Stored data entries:
____________
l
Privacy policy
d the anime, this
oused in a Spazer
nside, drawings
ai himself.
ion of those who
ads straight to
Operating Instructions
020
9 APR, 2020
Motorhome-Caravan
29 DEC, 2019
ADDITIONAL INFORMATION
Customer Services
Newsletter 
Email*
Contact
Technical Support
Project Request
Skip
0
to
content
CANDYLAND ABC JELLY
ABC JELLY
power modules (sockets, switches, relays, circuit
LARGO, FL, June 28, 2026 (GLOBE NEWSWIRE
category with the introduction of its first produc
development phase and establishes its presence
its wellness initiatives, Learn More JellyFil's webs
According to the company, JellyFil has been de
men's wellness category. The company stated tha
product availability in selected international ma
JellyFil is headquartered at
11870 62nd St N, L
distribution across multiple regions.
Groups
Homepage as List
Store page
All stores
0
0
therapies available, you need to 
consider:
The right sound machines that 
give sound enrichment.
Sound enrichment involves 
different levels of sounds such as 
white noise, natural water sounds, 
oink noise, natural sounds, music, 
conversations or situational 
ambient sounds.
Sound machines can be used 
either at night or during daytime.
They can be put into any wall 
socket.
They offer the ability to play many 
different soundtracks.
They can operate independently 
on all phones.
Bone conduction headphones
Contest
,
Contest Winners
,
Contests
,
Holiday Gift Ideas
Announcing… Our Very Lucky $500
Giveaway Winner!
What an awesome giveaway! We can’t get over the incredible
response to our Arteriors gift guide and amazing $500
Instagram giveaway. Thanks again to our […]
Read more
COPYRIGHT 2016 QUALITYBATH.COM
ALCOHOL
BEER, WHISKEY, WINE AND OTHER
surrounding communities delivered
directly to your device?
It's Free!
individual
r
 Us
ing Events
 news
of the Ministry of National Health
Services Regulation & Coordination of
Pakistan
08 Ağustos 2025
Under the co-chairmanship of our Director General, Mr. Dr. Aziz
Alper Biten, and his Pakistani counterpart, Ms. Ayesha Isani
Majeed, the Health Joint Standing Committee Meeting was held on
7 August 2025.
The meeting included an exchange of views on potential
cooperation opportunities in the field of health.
____________
# [WORK REQUIRED]
Exactly and without omission, set down every entry.

# [SOLUTION TO THE EXERCISE]
l
Privacy policy
d the anime, this
oused in a Spazer
nside, drawings
ai himself.
ion of those who
ads straight to
Operating Instructions
020
9 APR, 2020
Motorhome-Caravan
29 DEC, 2019
ADDITIONAL INFORMATION
Customer Services
Newsletter 
Email*
Contact
Technical Support
Project Request
Skip
0
to
content
CANDYLAND ABC JELLY
ABC JELLY
power modules (sockets, switches, relays, circuit
LARGO, FL, June 28, 2026 (GLOBE NEWSWIRE
category with the introduction of its first produc
development phase and establishes its presence
its wellness initiatives, Learn More JellyFil's webs
According to the company, JellyFil has been de
men's wellness category. The company stated tha
product availability in selected international ma
JellyFil is headquartered at
11870 62nd St N, L
distribution across multiple regions.
Groups
Homepage as List
Store page
All stores
0
0
therapies available, you need to 
consider:
The right sound machines that 
give sound enrichment.
Sound enrichment involves 
different levels of sounds such as 
white noise, natural water sounds, 
oink noise, natural sounds, music, 
conversations or situational 
ambient sounds.
Sound machines can be used 
either at night or during daytime.
They can be put into any wall 
socket.
They offer the ability to play many 
different soundtracks.
They can operate independently 
on all phones.
Bone conduction headphones
Contest
,
Contest Winners
,
Contests
,
Holiday Gift Ideas
Announcing… Our Very Lucky $500
Giveaway Winner!
What an awesome giveaway! We can’t get over the incredible
response to our Arteriors gift guide and amazing $500
Instagram giveaway. Thanks again to our […]
Read more
COPYRIGHT 2016 QUALITYBATH.COM
ALCOHOL
BEER, WHISKEY, WINE AND OTHER
surrounding communities delivered
directly to your device?
It's Free!
individual
r
 Us
ing Events
 news
of the Ministry of National Health
Services Regulation & Coordination of
Pakistan
08 Ağustos 2025
Under the co-chairmanship of our Director General, Mr. Dr. Aziz
Alper Biten, and his Pakistani counterpart, Ms. Ayesha Isani
Majeed, the Health Joint Standing Committee Meeting was held on
7 August 2025.
The meeting included an exchange of views on potential
cooperation opportunities in the field of health.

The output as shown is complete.